WHAT THE EXERCISE ASKS
From the records below, transcribe exactly the lines that begin at the line with "Shower Enclosures" and end at the line with "CompactFlow_ROB", both included.

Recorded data
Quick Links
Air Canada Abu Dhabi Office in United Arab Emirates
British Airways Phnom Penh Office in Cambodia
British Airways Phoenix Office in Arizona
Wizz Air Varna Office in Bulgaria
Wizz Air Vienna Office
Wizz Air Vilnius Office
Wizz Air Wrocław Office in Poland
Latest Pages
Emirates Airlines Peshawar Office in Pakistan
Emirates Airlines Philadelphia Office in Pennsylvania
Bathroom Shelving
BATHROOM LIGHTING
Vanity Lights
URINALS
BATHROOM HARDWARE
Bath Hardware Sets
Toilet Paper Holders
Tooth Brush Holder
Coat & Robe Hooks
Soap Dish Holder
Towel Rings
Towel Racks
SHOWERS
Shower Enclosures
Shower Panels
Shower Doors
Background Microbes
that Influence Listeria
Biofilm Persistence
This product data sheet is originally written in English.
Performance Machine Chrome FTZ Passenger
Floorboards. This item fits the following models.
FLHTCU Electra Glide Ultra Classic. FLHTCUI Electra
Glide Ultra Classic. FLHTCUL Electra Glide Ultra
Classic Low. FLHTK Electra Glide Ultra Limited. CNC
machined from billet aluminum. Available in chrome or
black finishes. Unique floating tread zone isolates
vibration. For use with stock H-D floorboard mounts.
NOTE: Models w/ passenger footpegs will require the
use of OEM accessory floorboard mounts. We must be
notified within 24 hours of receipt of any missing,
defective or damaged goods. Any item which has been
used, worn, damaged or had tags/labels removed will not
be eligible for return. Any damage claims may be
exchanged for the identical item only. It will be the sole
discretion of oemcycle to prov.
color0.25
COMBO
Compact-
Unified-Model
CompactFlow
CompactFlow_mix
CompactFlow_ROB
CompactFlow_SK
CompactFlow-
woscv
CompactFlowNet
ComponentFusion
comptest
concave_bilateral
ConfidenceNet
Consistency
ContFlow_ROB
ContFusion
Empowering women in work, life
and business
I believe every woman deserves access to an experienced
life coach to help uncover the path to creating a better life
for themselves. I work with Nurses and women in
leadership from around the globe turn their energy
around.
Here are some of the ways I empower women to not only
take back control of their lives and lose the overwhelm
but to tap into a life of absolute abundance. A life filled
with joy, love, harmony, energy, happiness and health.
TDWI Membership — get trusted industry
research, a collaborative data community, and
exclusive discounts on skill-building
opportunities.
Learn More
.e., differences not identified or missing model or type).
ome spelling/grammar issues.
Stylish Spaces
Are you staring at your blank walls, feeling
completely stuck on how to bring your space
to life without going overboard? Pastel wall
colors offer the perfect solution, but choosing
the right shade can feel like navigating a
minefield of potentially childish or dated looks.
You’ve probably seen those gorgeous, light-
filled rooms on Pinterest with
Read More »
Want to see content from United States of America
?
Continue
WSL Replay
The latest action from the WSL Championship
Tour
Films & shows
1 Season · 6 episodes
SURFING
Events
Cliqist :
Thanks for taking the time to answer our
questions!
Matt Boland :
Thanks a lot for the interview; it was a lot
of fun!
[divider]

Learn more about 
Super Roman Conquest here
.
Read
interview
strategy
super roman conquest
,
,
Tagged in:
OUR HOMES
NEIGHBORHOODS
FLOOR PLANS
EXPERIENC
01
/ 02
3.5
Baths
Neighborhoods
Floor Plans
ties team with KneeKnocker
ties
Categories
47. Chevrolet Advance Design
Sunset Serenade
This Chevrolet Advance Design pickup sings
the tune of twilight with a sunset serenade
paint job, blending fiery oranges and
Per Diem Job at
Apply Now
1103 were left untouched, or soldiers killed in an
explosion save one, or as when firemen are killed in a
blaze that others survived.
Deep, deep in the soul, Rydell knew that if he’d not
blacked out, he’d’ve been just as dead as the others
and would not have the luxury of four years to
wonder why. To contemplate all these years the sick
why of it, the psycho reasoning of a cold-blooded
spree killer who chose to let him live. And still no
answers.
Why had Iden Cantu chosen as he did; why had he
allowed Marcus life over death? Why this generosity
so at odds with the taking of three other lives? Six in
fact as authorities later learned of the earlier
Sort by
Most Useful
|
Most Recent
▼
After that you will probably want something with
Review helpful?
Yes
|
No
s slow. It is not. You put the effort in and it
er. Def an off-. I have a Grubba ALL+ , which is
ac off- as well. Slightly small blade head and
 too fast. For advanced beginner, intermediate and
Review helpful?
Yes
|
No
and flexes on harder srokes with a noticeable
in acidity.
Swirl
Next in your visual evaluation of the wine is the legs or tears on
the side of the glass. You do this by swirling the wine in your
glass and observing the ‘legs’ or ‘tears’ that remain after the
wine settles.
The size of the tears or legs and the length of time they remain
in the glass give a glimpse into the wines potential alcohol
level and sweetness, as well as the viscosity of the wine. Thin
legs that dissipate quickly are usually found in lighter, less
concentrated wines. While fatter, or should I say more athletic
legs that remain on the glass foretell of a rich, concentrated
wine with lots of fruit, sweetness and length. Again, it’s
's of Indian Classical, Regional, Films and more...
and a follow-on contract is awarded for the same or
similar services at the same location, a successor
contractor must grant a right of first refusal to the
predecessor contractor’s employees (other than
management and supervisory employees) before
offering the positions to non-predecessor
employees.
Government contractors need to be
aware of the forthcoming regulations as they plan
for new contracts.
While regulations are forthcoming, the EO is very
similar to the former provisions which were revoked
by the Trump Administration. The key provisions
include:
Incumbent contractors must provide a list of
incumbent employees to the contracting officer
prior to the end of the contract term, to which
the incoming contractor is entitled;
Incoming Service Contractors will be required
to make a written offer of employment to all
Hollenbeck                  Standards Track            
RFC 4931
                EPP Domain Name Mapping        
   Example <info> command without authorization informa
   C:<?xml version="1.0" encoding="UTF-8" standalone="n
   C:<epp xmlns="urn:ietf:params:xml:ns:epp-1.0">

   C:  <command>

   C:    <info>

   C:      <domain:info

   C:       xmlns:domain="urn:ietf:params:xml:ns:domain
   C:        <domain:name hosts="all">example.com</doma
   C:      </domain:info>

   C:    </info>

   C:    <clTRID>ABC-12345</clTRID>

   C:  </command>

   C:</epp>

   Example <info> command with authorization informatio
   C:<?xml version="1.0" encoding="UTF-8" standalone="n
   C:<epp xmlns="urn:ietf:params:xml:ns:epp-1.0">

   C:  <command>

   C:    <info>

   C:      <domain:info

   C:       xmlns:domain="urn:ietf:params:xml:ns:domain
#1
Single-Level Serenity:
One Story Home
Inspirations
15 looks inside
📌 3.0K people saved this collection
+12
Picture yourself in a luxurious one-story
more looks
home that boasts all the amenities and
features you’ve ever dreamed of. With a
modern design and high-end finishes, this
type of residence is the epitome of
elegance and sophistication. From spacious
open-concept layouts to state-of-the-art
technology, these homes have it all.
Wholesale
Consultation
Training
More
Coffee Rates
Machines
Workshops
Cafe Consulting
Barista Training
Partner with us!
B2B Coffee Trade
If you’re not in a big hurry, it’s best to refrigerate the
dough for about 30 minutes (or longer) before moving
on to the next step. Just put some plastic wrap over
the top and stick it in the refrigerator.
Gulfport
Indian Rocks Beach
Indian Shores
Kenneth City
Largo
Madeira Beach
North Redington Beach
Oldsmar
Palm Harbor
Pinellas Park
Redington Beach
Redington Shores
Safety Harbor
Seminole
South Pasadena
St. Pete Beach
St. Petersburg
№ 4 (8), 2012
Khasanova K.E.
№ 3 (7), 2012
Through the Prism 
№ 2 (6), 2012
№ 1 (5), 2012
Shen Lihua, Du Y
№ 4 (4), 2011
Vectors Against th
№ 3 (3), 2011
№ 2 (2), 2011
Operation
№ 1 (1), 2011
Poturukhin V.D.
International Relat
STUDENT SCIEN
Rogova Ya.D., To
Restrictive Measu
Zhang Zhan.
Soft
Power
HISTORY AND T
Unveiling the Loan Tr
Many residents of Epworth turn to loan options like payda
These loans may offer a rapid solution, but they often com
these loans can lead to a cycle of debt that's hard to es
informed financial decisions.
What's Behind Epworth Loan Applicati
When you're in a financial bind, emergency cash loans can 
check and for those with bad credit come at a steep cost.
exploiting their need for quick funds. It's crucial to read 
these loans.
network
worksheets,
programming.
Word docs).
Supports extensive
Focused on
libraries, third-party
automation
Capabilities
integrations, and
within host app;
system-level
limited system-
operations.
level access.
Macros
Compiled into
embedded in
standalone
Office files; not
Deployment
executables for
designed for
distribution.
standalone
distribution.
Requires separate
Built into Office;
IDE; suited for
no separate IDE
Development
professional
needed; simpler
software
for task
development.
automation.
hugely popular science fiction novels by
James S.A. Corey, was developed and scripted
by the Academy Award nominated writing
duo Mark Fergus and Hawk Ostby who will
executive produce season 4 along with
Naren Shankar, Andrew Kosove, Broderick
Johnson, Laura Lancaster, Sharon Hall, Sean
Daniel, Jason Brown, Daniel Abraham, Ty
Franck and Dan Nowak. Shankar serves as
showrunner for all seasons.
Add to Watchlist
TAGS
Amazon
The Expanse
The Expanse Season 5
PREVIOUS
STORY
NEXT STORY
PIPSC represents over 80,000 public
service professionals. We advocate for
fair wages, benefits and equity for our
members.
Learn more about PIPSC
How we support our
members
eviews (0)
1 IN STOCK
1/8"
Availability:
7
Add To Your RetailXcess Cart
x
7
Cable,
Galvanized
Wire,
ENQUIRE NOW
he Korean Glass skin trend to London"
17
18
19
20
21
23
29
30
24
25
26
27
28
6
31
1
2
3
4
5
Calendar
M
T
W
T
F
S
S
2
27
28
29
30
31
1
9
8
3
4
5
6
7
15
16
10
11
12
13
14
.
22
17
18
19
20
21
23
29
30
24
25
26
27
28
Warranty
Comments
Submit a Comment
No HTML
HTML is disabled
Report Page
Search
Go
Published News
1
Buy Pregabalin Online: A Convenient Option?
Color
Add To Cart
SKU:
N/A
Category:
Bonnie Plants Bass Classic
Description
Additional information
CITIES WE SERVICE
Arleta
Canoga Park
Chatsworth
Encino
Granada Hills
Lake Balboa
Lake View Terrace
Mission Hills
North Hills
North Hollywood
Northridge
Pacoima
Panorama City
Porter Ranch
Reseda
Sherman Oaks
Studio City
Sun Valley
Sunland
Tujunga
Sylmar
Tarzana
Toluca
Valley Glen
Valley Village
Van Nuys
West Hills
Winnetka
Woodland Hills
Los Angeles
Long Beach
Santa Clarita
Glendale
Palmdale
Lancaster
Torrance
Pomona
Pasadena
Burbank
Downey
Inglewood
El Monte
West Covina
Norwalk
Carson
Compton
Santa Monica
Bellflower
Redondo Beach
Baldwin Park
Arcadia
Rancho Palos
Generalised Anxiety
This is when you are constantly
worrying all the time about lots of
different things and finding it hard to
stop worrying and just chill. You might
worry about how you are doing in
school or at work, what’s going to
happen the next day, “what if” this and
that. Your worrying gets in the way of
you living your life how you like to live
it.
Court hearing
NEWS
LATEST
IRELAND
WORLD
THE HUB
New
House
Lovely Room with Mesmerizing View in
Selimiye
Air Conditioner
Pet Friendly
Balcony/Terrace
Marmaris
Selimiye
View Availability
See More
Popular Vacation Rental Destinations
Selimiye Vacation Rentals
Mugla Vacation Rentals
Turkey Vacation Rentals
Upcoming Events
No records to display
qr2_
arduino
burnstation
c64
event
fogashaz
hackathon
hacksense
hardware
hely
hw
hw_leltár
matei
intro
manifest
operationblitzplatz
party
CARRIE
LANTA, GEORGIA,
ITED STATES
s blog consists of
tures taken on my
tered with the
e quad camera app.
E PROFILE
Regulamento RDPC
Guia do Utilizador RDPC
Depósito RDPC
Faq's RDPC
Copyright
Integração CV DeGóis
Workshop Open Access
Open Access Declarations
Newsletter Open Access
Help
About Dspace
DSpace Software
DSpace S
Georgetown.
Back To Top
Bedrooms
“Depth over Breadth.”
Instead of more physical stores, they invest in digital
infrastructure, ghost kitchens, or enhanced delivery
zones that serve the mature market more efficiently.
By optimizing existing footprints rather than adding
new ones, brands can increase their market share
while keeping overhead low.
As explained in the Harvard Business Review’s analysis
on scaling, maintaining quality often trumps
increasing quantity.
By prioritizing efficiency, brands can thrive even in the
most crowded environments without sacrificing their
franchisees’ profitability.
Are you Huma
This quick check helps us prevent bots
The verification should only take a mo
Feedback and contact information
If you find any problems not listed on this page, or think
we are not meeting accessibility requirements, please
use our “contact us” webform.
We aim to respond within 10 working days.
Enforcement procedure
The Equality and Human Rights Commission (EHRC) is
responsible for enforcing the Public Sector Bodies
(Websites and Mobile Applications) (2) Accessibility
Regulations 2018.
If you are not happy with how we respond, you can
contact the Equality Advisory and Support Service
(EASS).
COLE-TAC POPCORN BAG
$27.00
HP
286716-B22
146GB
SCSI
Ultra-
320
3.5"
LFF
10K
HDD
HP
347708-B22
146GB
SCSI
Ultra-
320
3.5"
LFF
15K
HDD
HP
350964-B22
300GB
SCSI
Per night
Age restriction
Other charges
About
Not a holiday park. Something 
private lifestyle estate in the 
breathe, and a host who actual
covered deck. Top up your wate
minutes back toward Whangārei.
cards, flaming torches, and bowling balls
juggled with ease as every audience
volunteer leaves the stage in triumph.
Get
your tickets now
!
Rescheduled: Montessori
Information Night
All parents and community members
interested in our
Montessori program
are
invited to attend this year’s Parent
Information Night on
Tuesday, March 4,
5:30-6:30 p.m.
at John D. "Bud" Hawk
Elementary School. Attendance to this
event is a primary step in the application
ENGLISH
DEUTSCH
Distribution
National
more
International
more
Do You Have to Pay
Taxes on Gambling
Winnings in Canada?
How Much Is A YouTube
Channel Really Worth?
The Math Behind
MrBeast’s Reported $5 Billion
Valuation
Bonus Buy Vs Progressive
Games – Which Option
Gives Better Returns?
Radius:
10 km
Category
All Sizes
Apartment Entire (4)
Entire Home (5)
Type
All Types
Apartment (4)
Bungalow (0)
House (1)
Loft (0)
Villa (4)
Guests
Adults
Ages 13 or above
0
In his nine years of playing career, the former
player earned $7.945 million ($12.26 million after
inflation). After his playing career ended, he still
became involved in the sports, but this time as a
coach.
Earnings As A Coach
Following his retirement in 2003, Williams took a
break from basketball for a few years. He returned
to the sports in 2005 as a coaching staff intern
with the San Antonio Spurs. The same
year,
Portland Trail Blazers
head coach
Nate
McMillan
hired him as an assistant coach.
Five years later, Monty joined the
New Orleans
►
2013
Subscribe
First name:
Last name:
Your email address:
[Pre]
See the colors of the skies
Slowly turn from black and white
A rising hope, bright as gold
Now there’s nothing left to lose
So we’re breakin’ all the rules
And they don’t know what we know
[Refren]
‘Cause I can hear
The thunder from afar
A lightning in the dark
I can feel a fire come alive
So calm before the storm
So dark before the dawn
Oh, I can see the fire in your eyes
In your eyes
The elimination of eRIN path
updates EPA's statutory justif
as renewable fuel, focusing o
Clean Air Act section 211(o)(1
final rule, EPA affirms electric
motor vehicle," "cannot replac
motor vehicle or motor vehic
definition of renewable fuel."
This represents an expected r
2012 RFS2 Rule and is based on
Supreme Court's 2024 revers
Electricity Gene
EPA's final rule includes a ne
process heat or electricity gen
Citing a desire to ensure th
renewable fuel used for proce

RESPONSE
Shower Enclosures
Shower Panels
Shower Doors
Background Microbes
that Influence Listeria
Biofilm Persistence
This product data sheet is originally written in English.
Performance Machine Chrome FTZ Passenger
Floorboards. This item fits the following models.
FLHTCU Electra Glide Ultra Classic. FLHTCUI Electra
Glide Ultra Classic. FLHTCUL Electra Glide Ultra
Classic Low. FLHTK Electra Glide Ultra Limited. CNC
machined from billet aluminum. Available in chrome or
black finishes. Unique floating tread zone isolates
vibration. For use with stock H-D floorboard mounts.
NOTE: Models w/ passenger footpegs will require the
use of OEM accessory floorboard mounts. We must be
notified within 24 hours of receipt of any missing,
defective or damaged goods. Any item which has been
used, worn, damaged or had tags/labels removed will not
be eligible for return. Any damage claims may be
exchanged for the identical item only. It will be the sole
discretion of oemcycle to prov.
color0.25
COMBO
Compact-
Unified-Model
CompactFlow
CompactFlow_mix
CompactFlow_ROB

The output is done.